» Requirement:
From the material below, copy each line that holds the word "JUAN".

» Entries supplied:
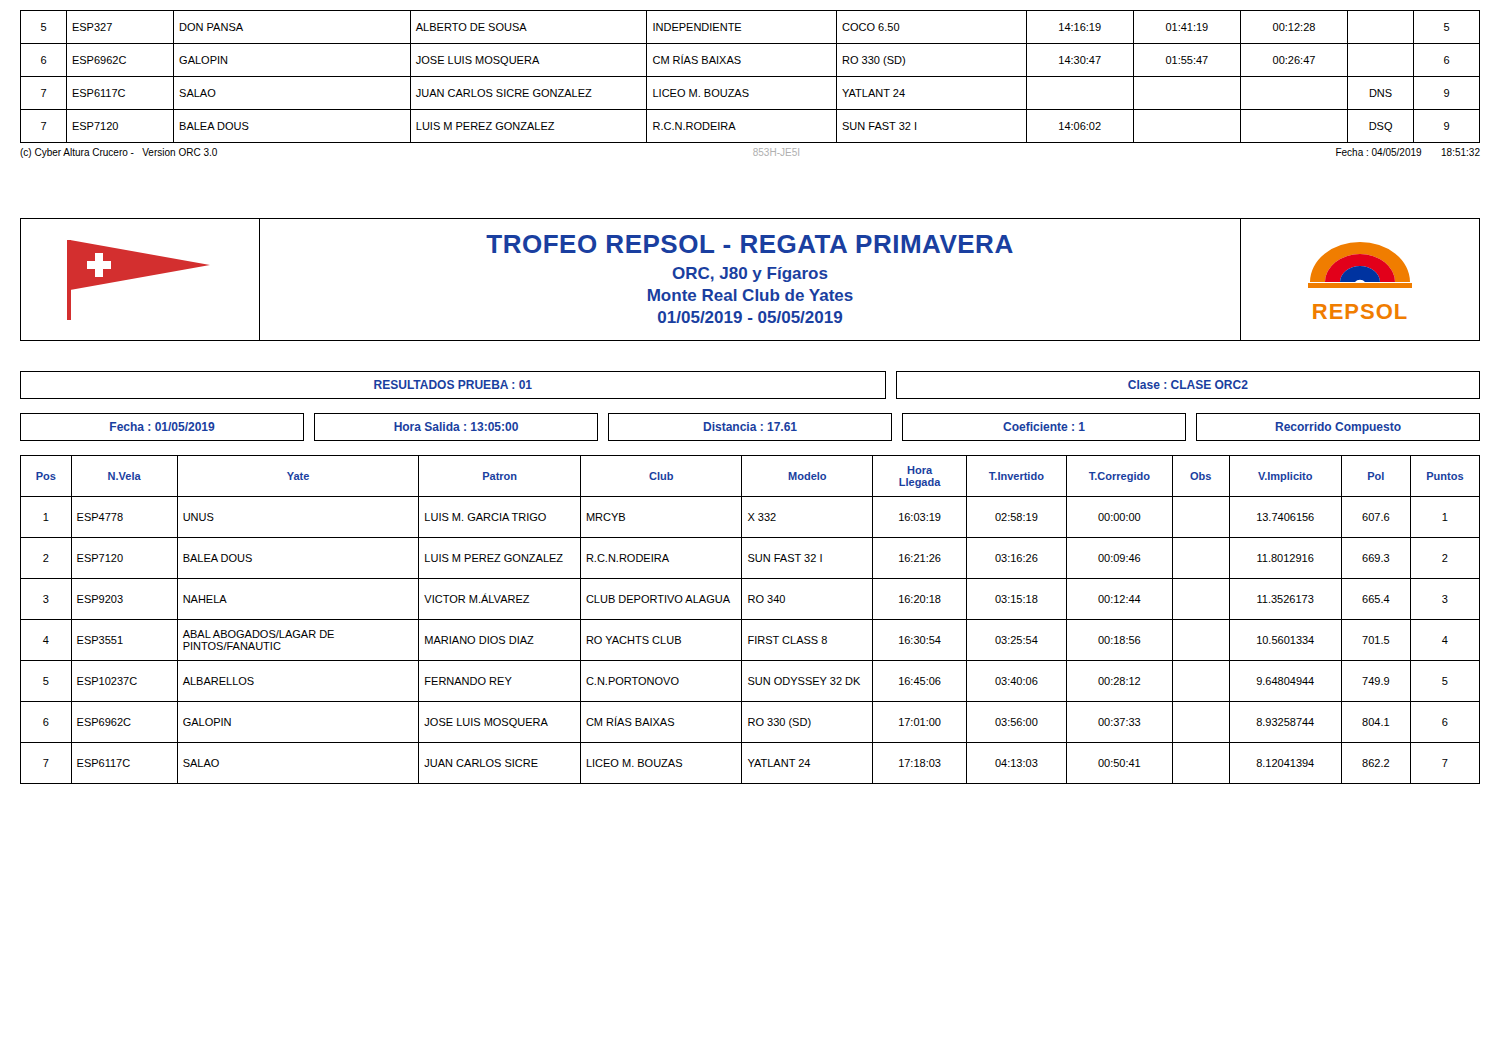| 5 | ESP327 | DON PANSA | ALBERTO DE SOUSA | INDEPENDIENTE | COCO 6.50 | 14:16:19 | 01:41:19 | 00:12:28 | | 5 |
| 6 | ESP6962C | GALOPIN | JOSE LUIS MOSQUERA | CM RÍAS BAIXAS | RO 330 (SD) | 14:30:47 | 01:55:47 | 00:26:47 | | 6 |
| 7 | ESP6117C | SALAO | JUAN CARLOS SICRE GONZALEZ | LICEO M. BOUZAS | YATLANT 24 | | | | DNS | 9 |
| 7 | ESP7120 | BALEA DOUS | LUIS M PEREZ GONZALEZ | R.C.N.RODEIRA | SUN FAST 32 I | 14:06:02 | | | DSQ | 9 |
(c) Cyber Altura Crucero - Version ORC 3.0
853H-JE5I
Fecha : 04/05/2019 18:51:32
TROFEO REPSOL - REGATA PRIMAVERA
ORC, J80 y Fígaros
Monte Real Club de Yates
01/05/2019 - 05/05/2019
REPSOL
RESULTADOS PRUEBA : 01
Clase : CLASE ORC2
Fecha : 01/05/2019
Hora Salida : 13:05:00
Distancia : 17.61
Coeficiente : 1
Recorrido Compuesto
| Pos | N.Vela | Yate | Patron | Club | Modelo | Hora Llegada | T.Invertido | T.Corregido | Obs | V.Implicito | Pol | Puntos |
| --- | --- | --- | --- | --- | --- | --- | --- | --- | --- | --- | --- | --- |
| 1 | ESP4778 | UNUS | LUIS M. GARCIA TRIGO | MRCYB | X 332 | 16:03:19 | 02:58:19 | 00:00:00 | | 13.7406156 | 607.6 | 1 |
| 2 | ESP7120 | BALEA DOUS | LUIS M PEREZ GONZALEZ | R.C.N.RODEIRA | SUN FAST 32 I | 16:21:26 | 03:16:26 | 00:09:46 | | 11.8012916 | 669.3 | 2 |
| 3 | ESP9203 | NAHELA | VICTOR M.ÁLVAREZ | CLUB DEPORTIVO ALAGUA | RO 340 | 16:20:18 | 03:15:18 | 00:12:44 | | 11.3526173 | 665.4 | 3 |
| 4 | ESP3551 | ABAL ABOGADOS/LAGAR DE PINTOS/FANAUTIC | MARIANO DIOS DIAZ | RO YACHTS CLUB | FIRST CLASS 8 | 16:30:54 | 03:25:54 | 00:18:56 | | 10.5601334 | 701.5 | 4 |
| 5 | ESP10237C | ALBARELLOS | FERNANDO REY | C.N.PORTONOVO | SUN ODYSSEY 32 DK | 16:45:06 | 03:40:06 | 00:28:12 | | 9.64804944 | 749.9 | 5 |
| 6 | ESP6962C | GALOPIN | JOSE LUIS MOSQUERA | CM RÍAS BAIXAS | RO 330 (SD) | 17:01:00 | 03:56:00 | 00:37:33 | | 8.93258744 | 804.1 | 6 |
| 7 | ESP6117C | SALAO | JUAN CARLOS SICRE | LICEO M. BOUZAS | YATLANT 24 | 17:18:03 | 04:13:03 | 00:50:41 | | 8.12041394 | 862.2 | 7 |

» Answer box:
| 7 | ESP6117C | SALAO | JUAN CARLOS SICRE GONZALEZ | LICEO M. BOUZAS | YATLANT 24 | | | | DNS | 9 |
| 7 | ESP6117C | SALAO | JUAN CARLOS SICRE | LICEO M. BOUZAS | YATLANT 24 | 17:18:03 | 04:13:03 | 00:50:41 | | 8.12041394 | 862.2 | 7 |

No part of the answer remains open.